• **WORK ORDER**: Exactly as they appear, write the lines from the one containing "f_number: 4" to the final line of the entries, leaving pictures out.

Photos with calibration data:
[Start of section]

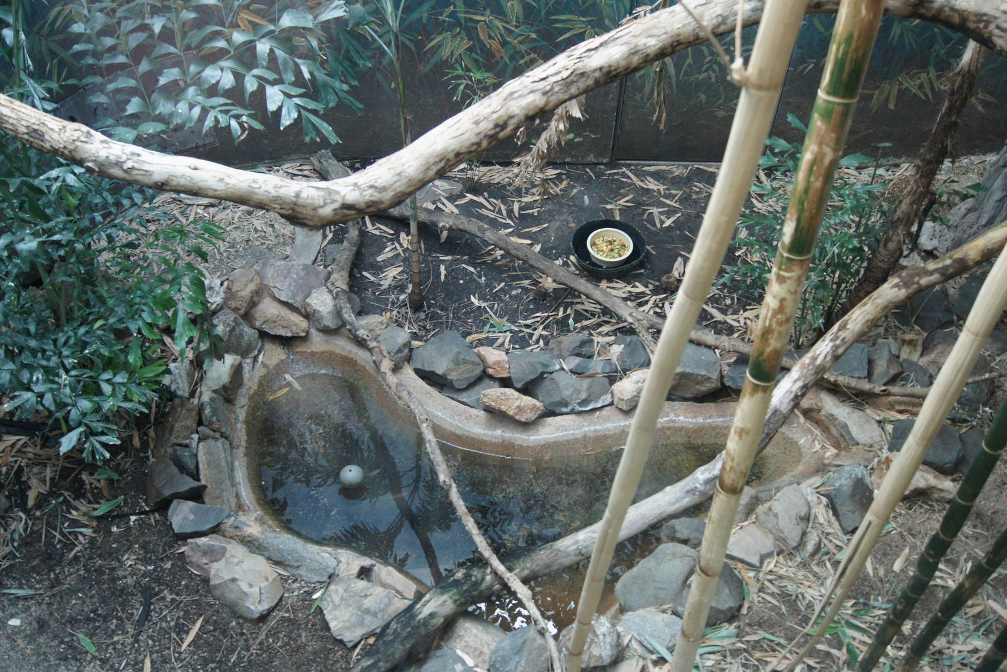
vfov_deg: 40.0
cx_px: 504
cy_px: 336
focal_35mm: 33
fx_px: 923
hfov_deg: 57.2
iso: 1600
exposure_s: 1/100
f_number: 4
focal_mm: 22
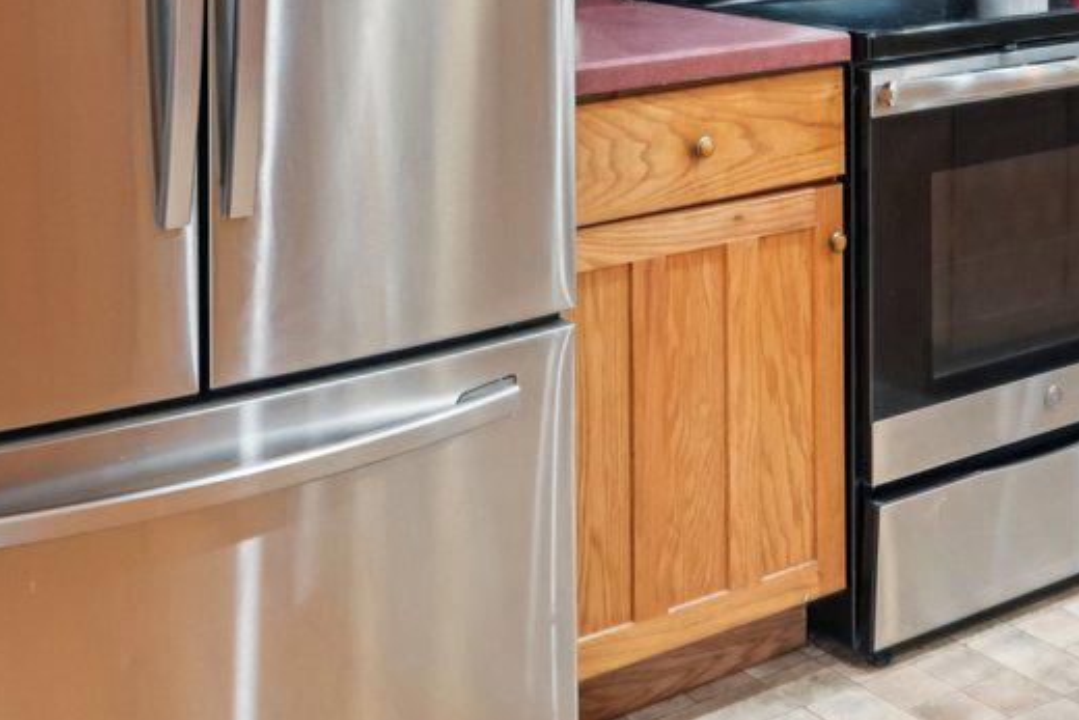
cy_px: -387
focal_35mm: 63
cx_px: 784
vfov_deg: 18.8
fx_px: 1889
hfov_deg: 31.4
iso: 800
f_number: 8
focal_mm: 16
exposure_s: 1/6
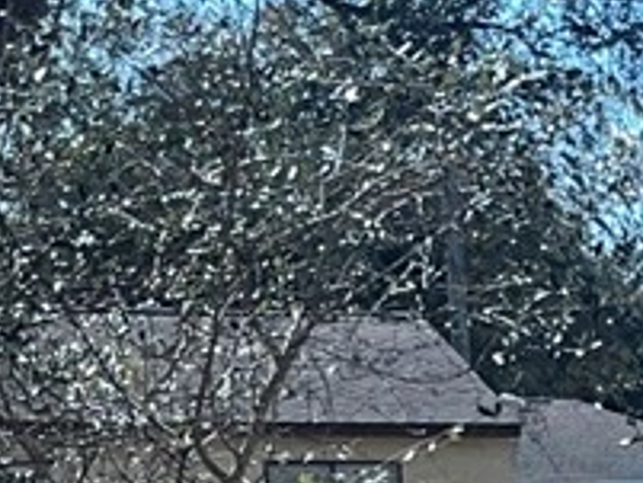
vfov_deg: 6.9
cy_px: 1004
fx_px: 3847
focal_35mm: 207
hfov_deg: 8.9
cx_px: 1372
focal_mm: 5.1
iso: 40
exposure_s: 1/1992
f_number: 1.6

[End of section]

• **RESULT OF THIS TASK**:
f_number: 4
focal_mm: 22
cy_px: -387
focal_35mm: 63
cx_px: 784
vfov_deg: 18.8
fx_px: 1889
hfov_deg: 31.4
iso: 800
f_number: 8
focal_mm: 16
exposure_s: 1/6
vfov_deg: 6.9
cy_px: 1004
fx_px: 3847
focal_35mm: 207
hfov_deg: 8.9
cx_px: 1372
focal_mm: 5.1
iso: 40
exposure_s: 1/1992
f_number: 1.6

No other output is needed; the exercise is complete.